* Set of tasks:
- a) In the DB 401 course description, how long does the course run?
- b) Carry on the DB 401 course description from its final line.

* Source document:

DB 401 - Hands on Deep Learning with Keras, TensorFlow, and Apache Spark™

DB 401 - Hands on Deep Learning with Keras, TensorFlow, and Apache Spark™

Summary

This course offers a thorough, hands-on overview of deep learning and how to scale it with Apache Spark.

Description

This course covers the fundamentals of neural networks and how to build distributed deep learning models on top of Spark. Throughout the class, you will use Keras, TensorFlow, MLflow, and Horovod to build, tune, and apply models. This course is taught entirely in Python.

Duration

2 Days

Objectives

Upon completion, students will be able to:

  • Build Deep Learning models using Keras/TensorFlow
  • Scale & train distributed models using Horovod
  • Apply models at scale using Vectorized User Defined Functions
  • Perform Transfer Learning to speed up model training time & convergence
  • Apply model interpretability libraries to understand & visualize model predictions

Audience

This course is aimed at the practicing data scientist who is eager to get started with deep learning, as well as software engineers and technical managers interested in a thorough, hands-on overview of deep learning and its integration with Apache Spark.

Prerequisites

Prerequisite Knowledge

  • Basic programming constructs of Python & PySpark
  • Working knowledge of ML concepts (e.g. regression, classification, evaluation metrics, etc.)

Prerequisite Courses

  • DB 100, 105, or 301

Additional Notes

Software & Hardware Requirements

  • A computer or laptop with an internet connection
  • Web Browser: Chrome
  • For virtual classes/students, the ability to run GoToTraining.

* Recorded information:
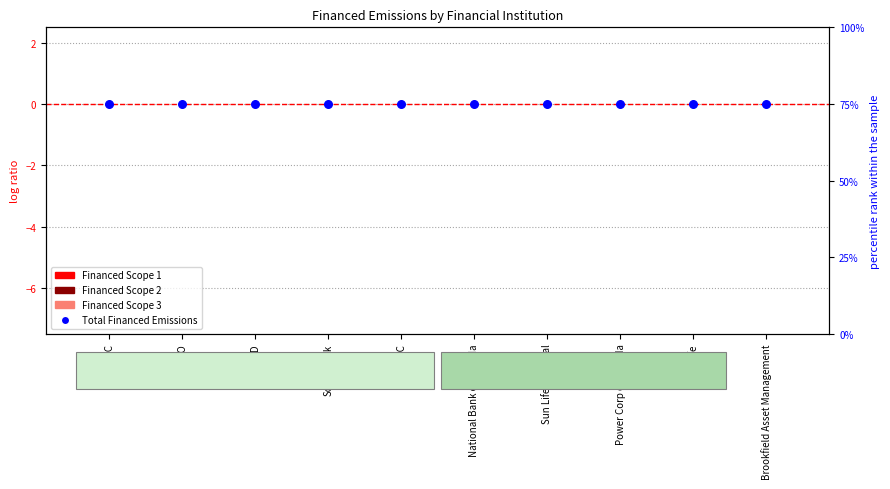

Which series has the widest spread of Y values?

Financed Scope 1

* Answers given:
- a) 2 days.

- b)
Outline

Day 1 - AM

Time Lesson Description
30m Introductions & Setup Registration, Courseware & Q&As
30m Spark Review Create a Spark DataFrame; Analyze the Spark UI; Cache data; Change Spark default configurations to speed up queries
10m Break
35m Linear Regression Build a linear regression model using Sklearn and reimplement it in Keras; Modify # of epochs; Visualize loss
30m Keras Modify these parameters for increased model performance: Activation functions, Loss functions, Optimizer, Batch Size
10m Break
30m Keras Lab Build and evaluate your first Keras model! (Students use Boston Housing Dataset, Instructor uses California Housing)

Day 1 - PM

Time Lesson Description
35m Advanced Keras Perform data standardization for better model convergence; Create custom metrics; Add validation data; Generate model checkpointing/callbacks; Save and load models
30m Advanced Keras Lab Perform data standardization; Generate a separate train/validation dataset; Create earlycheckpointing callback; Load and apply your saved model
10m Break
30m MLflow Log experiments with MLflow; View MLflow UI; Generate a UDF with MLflow and apply to a Spark DataFrame
20m MLflow Lab Add MLflow to your experiments from the Boston Housing Dataset! Bonus: Create LambdaCallback to log MLflow metrics while the model is training (after each epoch); Create a UDF that you can invoke in SQL; Get the lowest MSE!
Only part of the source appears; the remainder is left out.